Data Analysis for the Life Sciences – a book completely written in R markdown by Rafael Irizarry.

From the post:

Data analysis is now part of practically every research project in the life sciences. In this book we use data and computer code to teach the necessary statistical concepts and programming skills to become a data analyst. Following in the footsteps of Stat Labs, instead of showing theory first and then applying it to toy examples, we start with actual applications and describe the theory as it becomes necessary to solve specific challenges. We use simulations and data analysis examples to teach statistical concepts.
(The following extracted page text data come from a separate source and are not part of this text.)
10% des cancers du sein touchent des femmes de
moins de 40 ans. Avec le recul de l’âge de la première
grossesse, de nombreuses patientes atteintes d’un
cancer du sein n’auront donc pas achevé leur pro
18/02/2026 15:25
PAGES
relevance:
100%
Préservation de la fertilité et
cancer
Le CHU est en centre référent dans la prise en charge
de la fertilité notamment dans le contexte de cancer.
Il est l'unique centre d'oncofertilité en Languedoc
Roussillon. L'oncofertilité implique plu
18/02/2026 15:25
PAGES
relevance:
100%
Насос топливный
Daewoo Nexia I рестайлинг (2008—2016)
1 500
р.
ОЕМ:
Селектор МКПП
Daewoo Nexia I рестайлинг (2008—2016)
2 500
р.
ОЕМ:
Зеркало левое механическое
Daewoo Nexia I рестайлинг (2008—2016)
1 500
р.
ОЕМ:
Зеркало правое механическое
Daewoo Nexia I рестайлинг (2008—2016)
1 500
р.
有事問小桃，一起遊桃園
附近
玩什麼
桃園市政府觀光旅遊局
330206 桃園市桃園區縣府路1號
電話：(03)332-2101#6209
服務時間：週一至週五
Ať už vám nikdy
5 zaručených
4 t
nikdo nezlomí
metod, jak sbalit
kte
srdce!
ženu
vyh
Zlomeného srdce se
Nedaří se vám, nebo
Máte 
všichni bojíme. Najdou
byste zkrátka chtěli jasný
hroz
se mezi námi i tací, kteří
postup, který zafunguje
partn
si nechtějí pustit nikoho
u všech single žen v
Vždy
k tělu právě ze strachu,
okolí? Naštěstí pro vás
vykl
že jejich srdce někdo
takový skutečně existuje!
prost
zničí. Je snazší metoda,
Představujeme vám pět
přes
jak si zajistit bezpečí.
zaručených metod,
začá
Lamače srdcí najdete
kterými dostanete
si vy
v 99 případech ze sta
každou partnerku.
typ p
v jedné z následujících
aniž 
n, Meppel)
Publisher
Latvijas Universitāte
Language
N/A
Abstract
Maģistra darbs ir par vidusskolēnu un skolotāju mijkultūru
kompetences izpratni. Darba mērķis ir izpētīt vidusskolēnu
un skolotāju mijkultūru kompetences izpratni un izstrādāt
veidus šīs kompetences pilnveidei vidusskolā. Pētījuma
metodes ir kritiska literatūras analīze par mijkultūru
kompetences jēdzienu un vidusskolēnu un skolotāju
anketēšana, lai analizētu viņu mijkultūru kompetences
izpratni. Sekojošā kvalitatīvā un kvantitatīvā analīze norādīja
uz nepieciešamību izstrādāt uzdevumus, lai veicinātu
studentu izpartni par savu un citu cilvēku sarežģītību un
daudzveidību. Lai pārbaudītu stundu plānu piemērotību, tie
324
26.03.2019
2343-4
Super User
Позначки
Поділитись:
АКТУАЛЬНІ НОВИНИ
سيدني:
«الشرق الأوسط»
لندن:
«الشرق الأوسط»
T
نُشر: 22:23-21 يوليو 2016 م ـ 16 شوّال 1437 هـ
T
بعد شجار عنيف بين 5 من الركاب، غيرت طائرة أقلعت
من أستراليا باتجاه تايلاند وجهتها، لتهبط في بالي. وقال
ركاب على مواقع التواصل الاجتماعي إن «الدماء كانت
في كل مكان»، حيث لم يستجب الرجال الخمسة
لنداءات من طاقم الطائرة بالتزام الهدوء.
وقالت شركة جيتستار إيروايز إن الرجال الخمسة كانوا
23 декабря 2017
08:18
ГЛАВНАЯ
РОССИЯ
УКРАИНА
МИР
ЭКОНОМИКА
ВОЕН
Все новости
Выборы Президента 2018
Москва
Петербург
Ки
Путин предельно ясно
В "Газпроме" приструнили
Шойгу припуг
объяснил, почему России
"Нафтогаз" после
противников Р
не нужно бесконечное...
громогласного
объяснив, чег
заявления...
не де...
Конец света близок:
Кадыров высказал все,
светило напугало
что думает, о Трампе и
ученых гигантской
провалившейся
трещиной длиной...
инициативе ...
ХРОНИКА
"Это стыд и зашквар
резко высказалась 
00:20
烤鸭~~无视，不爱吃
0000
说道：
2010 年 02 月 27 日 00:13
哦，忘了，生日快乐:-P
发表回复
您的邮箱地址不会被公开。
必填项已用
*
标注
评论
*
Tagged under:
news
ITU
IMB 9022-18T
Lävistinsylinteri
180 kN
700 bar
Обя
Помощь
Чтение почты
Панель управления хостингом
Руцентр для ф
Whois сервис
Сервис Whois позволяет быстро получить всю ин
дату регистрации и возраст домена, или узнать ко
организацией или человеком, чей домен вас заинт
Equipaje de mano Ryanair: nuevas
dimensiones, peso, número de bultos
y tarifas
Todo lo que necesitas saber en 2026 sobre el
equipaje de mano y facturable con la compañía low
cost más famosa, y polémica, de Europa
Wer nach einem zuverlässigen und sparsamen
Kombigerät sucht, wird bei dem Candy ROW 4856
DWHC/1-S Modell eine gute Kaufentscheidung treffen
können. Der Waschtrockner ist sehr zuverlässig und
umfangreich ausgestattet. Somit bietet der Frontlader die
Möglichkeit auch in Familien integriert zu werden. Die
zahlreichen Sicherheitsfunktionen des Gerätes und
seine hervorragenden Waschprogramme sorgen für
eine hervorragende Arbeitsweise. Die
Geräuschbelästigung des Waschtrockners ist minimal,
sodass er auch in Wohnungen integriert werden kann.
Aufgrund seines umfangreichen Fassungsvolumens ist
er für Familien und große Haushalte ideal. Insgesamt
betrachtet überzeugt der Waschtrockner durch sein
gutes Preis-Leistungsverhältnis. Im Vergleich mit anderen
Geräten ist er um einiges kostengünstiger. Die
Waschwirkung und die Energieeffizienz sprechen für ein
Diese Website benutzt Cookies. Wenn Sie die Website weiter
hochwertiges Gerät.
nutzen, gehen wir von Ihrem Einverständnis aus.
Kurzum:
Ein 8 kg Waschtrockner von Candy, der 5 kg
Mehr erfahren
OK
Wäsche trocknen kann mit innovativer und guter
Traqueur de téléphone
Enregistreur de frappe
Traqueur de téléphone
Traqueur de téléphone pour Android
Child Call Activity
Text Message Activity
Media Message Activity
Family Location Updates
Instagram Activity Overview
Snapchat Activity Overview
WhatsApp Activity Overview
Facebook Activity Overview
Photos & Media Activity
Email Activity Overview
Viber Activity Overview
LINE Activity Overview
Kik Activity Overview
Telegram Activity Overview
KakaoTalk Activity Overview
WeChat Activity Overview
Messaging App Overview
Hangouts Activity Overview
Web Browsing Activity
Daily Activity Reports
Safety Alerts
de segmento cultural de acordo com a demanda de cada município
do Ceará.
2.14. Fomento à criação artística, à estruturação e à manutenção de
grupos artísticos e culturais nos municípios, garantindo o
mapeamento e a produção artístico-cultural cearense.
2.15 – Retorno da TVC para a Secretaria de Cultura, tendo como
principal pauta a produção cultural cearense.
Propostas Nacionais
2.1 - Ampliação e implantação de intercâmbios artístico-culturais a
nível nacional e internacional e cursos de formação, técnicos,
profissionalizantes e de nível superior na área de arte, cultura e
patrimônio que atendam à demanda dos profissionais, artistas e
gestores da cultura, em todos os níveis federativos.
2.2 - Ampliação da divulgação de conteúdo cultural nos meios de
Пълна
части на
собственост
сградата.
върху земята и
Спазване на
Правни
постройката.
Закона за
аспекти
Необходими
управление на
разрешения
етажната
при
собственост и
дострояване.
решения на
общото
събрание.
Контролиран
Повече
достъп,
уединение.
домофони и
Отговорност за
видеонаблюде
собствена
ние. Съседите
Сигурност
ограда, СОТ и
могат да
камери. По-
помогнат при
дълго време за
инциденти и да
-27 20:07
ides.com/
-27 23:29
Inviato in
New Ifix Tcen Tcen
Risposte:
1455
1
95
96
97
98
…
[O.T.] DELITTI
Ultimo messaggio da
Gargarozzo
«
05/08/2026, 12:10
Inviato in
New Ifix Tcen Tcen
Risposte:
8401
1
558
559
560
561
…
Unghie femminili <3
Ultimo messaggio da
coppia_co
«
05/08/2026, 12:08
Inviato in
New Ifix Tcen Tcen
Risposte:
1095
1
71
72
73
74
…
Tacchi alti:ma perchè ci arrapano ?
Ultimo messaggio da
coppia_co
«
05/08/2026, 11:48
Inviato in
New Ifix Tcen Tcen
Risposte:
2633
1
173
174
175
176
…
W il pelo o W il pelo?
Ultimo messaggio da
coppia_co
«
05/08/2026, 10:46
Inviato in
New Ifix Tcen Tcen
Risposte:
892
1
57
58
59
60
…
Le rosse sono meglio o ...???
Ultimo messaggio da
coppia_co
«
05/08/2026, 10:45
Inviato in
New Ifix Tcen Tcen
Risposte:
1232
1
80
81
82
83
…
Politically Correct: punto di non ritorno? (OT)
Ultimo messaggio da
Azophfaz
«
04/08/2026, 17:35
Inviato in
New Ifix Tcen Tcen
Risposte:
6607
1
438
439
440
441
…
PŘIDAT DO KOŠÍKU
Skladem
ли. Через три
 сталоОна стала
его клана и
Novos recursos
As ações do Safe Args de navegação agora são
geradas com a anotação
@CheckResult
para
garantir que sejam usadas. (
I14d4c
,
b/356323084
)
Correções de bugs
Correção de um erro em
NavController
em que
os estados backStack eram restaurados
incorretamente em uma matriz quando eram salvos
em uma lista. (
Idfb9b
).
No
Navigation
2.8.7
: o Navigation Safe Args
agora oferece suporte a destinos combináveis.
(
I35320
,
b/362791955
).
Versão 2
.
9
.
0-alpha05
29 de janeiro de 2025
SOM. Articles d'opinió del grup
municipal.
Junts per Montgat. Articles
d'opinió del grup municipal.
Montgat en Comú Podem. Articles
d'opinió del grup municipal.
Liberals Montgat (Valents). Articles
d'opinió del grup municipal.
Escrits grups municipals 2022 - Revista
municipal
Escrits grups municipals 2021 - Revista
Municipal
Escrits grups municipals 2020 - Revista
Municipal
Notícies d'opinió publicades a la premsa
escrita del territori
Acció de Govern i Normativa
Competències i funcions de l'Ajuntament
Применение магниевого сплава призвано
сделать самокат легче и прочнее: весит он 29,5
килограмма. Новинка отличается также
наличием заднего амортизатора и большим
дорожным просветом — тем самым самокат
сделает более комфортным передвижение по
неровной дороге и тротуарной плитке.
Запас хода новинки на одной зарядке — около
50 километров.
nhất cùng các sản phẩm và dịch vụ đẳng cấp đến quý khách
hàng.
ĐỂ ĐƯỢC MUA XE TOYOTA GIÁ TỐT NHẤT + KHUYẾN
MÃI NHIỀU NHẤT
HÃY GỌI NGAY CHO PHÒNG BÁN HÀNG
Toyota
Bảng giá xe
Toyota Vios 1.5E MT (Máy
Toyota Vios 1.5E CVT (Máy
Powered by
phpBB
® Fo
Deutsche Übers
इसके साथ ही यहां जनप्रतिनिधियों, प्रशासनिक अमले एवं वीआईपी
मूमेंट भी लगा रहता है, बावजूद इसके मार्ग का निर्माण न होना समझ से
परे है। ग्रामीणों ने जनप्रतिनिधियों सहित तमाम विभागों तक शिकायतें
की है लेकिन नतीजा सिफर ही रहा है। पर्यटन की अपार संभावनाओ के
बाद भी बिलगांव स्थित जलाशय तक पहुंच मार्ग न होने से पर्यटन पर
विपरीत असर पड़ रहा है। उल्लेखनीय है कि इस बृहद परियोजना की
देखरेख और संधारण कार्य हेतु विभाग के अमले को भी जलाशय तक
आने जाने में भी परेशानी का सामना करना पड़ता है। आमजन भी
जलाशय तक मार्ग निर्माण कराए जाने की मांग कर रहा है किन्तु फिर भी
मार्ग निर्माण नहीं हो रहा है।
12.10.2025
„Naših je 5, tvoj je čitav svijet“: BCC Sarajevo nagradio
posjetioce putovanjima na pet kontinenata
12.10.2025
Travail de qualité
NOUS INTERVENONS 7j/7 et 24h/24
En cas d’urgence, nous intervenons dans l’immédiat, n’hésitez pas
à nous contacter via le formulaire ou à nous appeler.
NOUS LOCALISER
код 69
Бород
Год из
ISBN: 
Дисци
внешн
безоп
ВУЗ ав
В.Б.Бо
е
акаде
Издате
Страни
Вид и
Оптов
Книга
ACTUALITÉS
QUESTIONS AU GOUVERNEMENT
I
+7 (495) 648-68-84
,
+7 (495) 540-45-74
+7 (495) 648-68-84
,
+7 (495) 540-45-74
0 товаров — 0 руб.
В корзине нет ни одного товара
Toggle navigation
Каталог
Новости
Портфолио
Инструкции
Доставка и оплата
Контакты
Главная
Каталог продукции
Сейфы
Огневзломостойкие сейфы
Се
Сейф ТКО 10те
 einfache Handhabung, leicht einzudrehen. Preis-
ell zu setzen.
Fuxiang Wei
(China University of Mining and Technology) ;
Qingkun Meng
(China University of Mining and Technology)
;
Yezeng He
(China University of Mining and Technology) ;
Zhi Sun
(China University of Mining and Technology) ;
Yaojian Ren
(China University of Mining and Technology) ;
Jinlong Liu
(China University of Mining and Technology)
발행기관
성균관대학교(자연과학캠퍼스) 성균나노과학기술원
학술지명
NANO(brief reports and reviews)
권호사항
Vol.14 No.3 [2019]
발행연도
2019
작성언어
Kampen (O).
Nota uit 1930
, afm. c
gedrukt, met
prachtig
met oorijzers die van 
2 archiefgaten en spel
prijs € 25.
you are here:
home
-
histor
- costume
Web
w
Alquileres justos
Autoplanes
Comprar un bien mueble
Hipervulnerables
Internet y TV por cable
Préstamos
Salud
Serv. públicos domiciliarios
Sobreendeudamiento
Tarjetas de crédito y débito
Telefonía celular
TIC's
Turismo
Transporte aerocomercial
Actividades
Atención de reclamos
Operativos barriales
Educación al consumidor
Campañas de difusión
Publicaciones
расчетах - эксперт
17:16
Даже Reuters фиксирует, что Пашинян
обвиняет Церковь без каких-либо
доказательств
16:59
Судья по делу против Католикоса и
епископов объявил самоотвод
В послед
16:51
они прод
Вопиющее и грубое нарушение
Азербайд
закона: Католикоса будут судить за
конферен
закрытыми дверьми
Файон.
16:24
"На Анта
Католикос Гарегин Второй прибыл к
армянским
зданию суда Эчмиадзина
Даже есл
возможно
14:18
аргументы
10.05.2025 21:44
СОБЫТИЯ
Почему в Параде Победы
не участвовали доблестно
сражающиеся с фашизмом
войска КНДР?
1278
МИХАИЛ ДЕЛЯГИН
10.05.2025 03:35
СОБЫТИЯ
The book includes links to computer code that readers can use to program along as they read the book.

It includes the following chapters: Inference, Exploratory Data Analysis, Robust Statistics, Matrix Algebra, Linear Models, Inference for High-Dimensional Data, Statistical Modeling, Distance and Dimension Reduction, Practical Machine Learning, and Batch Effects.

…

Have you ever wondered about the growing proliferation of data analysis books?

The absence of one Ur-Data Analysis book that everyone could read and use?

I have a longer post coming on a this idea but if each discipline has the need for its own view on data analysis, it is really surprising that no one system of semantics satisfies all communities?

In other words, is the evidence of heterogeneous semantics so strong that we should abandon attempts at uniform semantics and focus on communicating across systems of semantics?

I’m sure there are other examples of where every niche has its own vocabulary, tables in relational databases or column headers in spreadsheets for example.

What is your favorite example of heterogeneous semantics?

Assuming heterogeneous semantics are here to stay (they have been around since the start of human to human communication, possibly earlier), what solution do you suggest?

I first saw this in a tweet by Christophe Lalanne.